**SOURCE PASSAGE**
Throughout mathematician Philip Masyrk's peripatetic life, there has been only one constant: Irma Arcuri. Their ongoing love affair has endured his two marriages and her countless travels. But now Irma has vanished, leaving Philip her library of 351 books, including five written by Irma herself. Buried somewhere within her luxuriously rebound volumes of Cervantes and Turgenev, Borges and Fowles, lies the secret to her disappearance-and Philip soon realizes that he is trapped within their narratives as well. Who is Irma Arcuri? What is really hidden in the library? And most importantly, whose story is this?

**PROMPT A**
Answer these from the book summary above:
(i) How many books are in the library Irma leaves Philip?
(ii) How many of those books did Irma write herself?
(iii) What has the love affair between Philip and Irma endured?

**RECORD SET**
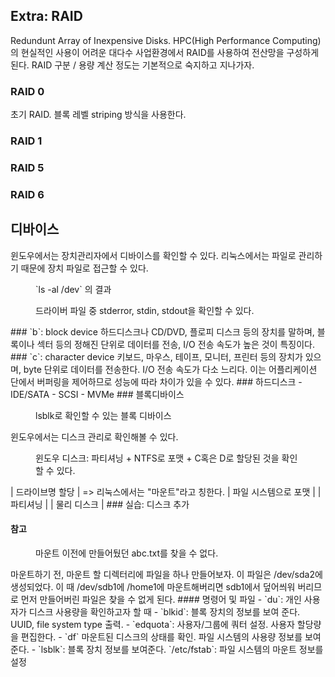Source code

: ## Extra: RAID
Redundunt Array of Inexpensive Disks. HPC(High Performance Computing)의 현실적인 사용이 어려운 대다수 사업환경에서 RAID를 사용하여 전산망을 구성하게 된다.
RAID 구분 / 용량 계산 정도는 기본적으로 숙지하고 지나가자.
### RAID 0
초기 RAID. 블록 레벨 striping 방식을 사용한다.
### RAID 1

### RAID 5

### RAID 6

## 디바이스
윈도우에서는 장치관리자에서 디바이스를 확인할 수 있다. 리눅스에서는 파일로 관리하기 때문에 장치 파일로 접근할 수 있다. 
<figure style="width: 85%" class="align-center">
  <img src="https://onedrive.live.com/embed?resid=C4F97B3B64AE3E7A%217089&authkey=%21AOt19NbCp_rydFo&width=673&height=341" alt="">
  <figcaption>`ls  -al /dev` 의 결과</figcaption>
</figure>
<figure style="width: 85%" class="align-center">
  <img src="https://onedrive.live.com/embed?resid=C4F97B3B64AE3E7A%217088&authkey=%21ABWG2OKTP-arDQ4&width=678&height=66" alt="">
  <figcaption>드라이버 파일 중 stderror, stdin, stdout을 확인할 수 있다.</figcaption>
</figure>
### `b`: block device
하드디스크나 CD/DVD, 플로피 디스크 등의 장치를 말하며, 블록이나 섹터 등의 정해진 단위로 데이터를 전송, I/O 전송 속도가 높은 것이 특징이다.
### `c`: character device
키보드, 마우스, 테이프, 모니터, 프린터 등의 장치가 있으며, byte 단위로 데이터를 전송한다. I/O 전송 속도가 다소 느리다. 이는 어플리케이션 단에서 버퍼링을 제어하므로 성능에 따라 차이가 있을 수 있다.
### 하드디스크
- IDE/SATA
- SCSI
- MVMe
### 블록디바이스
<figure style="width: 85%" class="align-center">
  <img src="https://onedrive.live.com/embed?resid=C4F97B3B64AE3E7A%217090&authkey=%21ANvAoLnIrD2Zsx4&width=469&height=253" alt="">
  <figcaption>lsblk로 확인할 수 있는 블록 디바이스</figcaption>
</figure>
윈도우에서는 디스크 관리로 확인해볼 수 있다.
<figure style="width: 85%" class="align-center">
  <img src="https://onedrive.live.com/embed?resid=C4F97B3B64AE3E7A%217091&authkey=%21AKd_LK8wwQnLPD4&width=754&height=597" alt="">
  <figcaption>윈도우 디스크: 파티셔닝 + NTFS로 포맷 + C혹은 D로 할당된 것을 확인할 수 있다.</figcaption>
</figure>
|     드라이브명 할당     | => 리눅스에서는 "마운트"라고 칭한다.
| 파일 시스템으로 포맷 |
|           파티셔닝           |
|          물리 디스크       |
### 실습: 디스크 추가

#### 참고
<figure style="width: 85%" class="align-center">
  <img src="https://onedrive.live.com/embed?resid=C4F97B3B64AE3E7A%217092&authkey=%21AGEEtiF4UIFHXIk&width=826&height=192" alt="">
  <figcaption>마운트 이전에 만들어뒀던 abc.txt를 찾을 수 없다.</figcaption>
</figure>
마운트하기 전, 마운트 할 디렉터리에 파일을 하나 만들어보자. 이 파일은 /dev/sda2에 생성되었다. 이 때 /dev/sdb1에 /home1에 마운트해버리면 sdb1에서 덮어씌워 버리므로 먼저 만들어버린 파일은 찾을 수 없게 된다.
#### 명령어 및 파일
- `du`: 개인 사용자가 디스크 사용량을 확인하고자 할 때
- `blkid`: 블록 장치의 정보를 보여 준다. UUID, file system type 출력.
- `edquota`: 사용자/그룹에 쿼터 설정. 사용자 할당량을 편집한다.
- `df` 마운트된 디스크의 상태를 확인. 파일 시스템의 사용량 정보를 보여준다.
- `lsblk`: 블록 장치 정보를 보여준다.
`/etc/fstab`: 파일 시스템의 마운트 정보를 설정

**PROMPT B**
Locate every line of the records that contains the string "보여준다". Case counts.

**RESPONSE BOX A**
(i) 351
(ii) Five
(iii) His two marriages and her countless travels

**RESPONSE BOX B**
- `df` 마운트된 디스크의 상태를 확인. 파일 시스템의 사용량 정보를 보여준다.
- `lsblk`: 블록 장치 정보를 보여준다.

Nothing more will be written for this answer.